Tutti a ritmo di gamelan
Danze indonesiane dai saveriani a S. Cristo
Venerdì 16 gennaio, a conclusione della mostra sui francobolli indonesiani, nella splendida cornice di San Cristo si è tenuta una serata folcloristica - il balletto "Ramayana" - che ha avuto per protagonisti musica, danze e canti tipici della cultura indonesiana.
L'incontro di culture
L'assessore Mariangela Cornini, a rappresentanza delle autorità politiche e istituzionali della città, ha fatto omaggio all'ambasciatore indonesiano presso la Santa Sede, S. E. Bambang Prayitno, di due libri sulla storia e l'arte di Brescia, in segno di amicizia e di scambio interculturale.
Il rettore della comunità saveriana, p. Rosario Giannattasio, introducendo la serata, ha ricordato lo scopo principale che ha caratterizzato l'organizzazione della mostra: "Abbiamo voluto avvicinare la cultura indonesiana a quella secolare di Brescia, testimoniata proprio dalla bellezza e unicità della chiesa di San Cristo, una ricchezza da valorizzare continuamente".
Un luogo che l'assessore Comini ha definito "simbolo di intreccio, incrocio, tolleranza, amore, cultura e pace".
Uno spettacolo popolare
Da parte mia, nutrivo curiosità e interesse. Scoprire un aspetto di questo popolo così lontano dal mio mondo e poco "pubblicizzato" da giornali e televisioni, conoscere le sonorità tradizionali, capire quali elementi di vita fossero alla base di melodie, suoni, canzoni e balli di quelle genti, mi ha portato ad essere tra il pubblico.
Spesso, quando ci si imbatte in questo tipo di spettacoli, è facile pensare che si tratti di un evento per pochi, comprensibile solo alla luce di una profonda conoscenza dovuta a studio o a un contatto diretto. Non è stato così. Più di trecento persone hanno gremito la chiesa, rimanendo anche in piedi per meglio gustare le performance di musicisti e ballerini
Padre Stefano Coronese, per molti anni missionario in Indonesia, ha condotto la serata, assumendo i panni - è il caso di dirlo, visto l'abbigliamento tipicamente indonesiano che indossava - di un vero e proprio presentatore televisivo. La sua opera di mediazione e traduzione tra indonesiano e italiano è stata utile, perché ha permesso ai presenti di comprendere e gustare lo spettacolo.
Un viaggio nel folclore
La parte più propriamente musicale ha avuto come protagonista assoluto il gamelan, un particolare strumento che è in grado di produrre una notevole varietà di note e che per questo era posto al centro della scena, in posizione dominante. Il ritmo, invece, era scandito dal gendong, un tamburo che sembrava sostituire il direttore delle orchestre, come le intendiamo noi occidentali.
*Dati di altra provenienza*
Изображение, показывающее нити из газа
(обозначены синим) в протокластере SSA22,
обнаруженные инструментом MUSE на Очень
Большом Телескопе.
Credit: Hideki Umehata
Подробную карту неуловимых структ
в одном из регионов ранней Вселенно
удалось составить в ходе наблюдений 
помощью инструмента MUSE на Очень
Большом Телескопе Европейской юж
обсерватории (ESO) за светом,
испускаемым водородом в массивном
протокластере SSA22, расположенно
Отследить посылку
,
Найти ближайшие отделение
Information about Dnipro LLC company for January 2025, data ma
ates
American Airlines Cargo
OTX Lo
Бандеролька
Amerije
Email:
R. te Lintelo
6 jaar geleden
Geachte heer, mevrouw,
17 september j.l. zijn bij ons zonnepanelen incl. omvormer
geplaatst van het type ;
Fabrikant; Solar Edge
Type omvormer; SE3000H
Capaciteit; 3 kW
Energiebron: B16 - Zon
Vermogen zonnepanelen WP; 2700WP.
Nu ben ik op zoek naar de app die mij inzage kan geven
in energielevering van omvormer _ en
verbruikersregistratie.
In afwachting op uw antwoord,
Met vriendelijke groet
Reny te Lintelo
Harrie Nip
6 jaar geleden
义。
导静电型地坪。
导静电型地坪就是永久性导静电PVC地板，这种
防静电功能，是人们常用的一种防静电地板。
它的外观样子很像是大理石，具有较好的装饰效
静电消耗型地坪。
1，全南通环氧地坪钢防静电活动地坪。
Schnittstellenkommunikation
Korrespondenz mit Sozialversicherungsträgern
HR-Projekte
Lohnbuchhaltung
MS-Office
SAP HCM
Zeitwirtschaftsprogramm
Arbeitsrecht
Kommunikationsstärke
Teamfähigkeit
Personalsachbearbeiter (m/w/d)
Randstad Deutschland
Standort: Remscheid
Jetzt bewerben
Saper ascoltare era quindi quasi più importante che guardare. La musica, inoltre, ha fatto da accompagnamento alle danze, tutte di carattere familiare; non avevano niente dello show come possiamo pensare noi. Ognuna era rappresentava una parte culturale dell'immensa Indonesia. In questo modo, era come viaggiare, anche con la fantasia, da Sumatra a Bali, passando per Giava ...
Gioco di mani...
In ogni balletto il movimento delle mani era una costante, quasi a voler creare e disegnare delle figure facendo roteare i polsi in modo sempre diverso. Ad ogni danza corrispondeva uno squarcio di vita indonesiana: la festa per un ospite che arriva a casa, il lavoro in campagna (il tamburo ritmava il movimento del bufalo), la preghiera e l'invocazione della divinità, il ringraziamento a Dio per il buon raccolto.
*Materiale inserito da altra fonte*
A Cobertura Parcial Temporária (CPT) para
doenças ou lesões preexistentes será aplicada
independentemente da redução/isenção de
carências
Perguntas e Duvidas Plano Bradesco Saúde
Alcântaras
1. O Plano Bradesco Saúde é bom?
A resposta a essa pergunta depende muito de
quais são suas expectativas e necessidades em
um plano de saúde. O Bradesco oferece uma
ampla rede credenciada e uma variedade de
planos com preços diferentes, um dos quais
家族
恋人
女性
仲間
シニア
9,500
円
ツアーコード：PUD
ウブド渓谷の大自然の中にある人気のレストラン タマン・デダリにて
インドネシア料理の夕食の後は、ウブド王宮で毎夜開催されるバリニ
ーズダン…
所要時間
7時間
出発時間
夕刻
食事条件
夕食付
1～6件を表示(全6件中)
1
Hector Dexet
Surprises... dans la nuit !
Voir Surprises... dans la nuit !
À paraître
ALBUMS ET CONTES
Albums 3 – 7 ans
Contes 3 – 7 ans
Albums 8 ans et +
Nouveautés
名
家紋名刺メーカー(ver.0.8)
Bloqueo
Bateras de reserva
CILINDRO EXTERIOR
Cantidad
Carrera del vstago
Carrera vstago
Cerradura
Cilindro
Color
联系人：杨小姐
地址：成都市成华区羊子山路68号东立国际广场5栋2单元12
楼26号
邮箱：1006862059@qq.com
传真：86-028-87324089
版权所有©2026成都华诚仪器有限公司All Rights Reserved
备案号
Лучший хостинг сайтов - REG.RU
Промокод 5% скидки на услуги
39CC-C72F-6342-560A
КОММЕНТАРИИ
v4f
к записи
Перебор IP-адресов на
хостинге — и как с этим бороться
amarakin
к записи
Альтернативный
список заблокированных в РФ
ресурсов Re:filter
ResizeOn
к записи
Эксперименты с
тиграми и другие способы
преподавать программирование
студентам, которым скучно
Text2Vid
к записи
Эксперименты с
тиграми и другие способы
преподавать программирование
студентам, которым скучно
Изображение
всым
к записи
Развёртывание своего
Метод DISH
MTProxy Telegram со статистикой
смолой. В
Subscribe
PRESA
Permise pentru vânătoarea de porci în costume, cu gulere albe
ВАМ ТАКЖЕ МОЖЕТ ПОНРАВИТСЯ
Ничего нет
Le coreografie erano sempre ben riuscite, grazie anche al colpo d'occhio che gli abiti tradizionali dai colori sgargianti fornivano. Le danze indonesiane sono anche simbolo di convivenza tra culture diverse.
Nell'esibizione, infatti, erano impegnate giovani danzatrici musulmane, cattoliche e protestanti. A loro e a tutto il gruppo giunto a Brescia sono andati gli applausi meritati di un pubblico soddisfatto per una serata tanto inconsueta quanto di successo.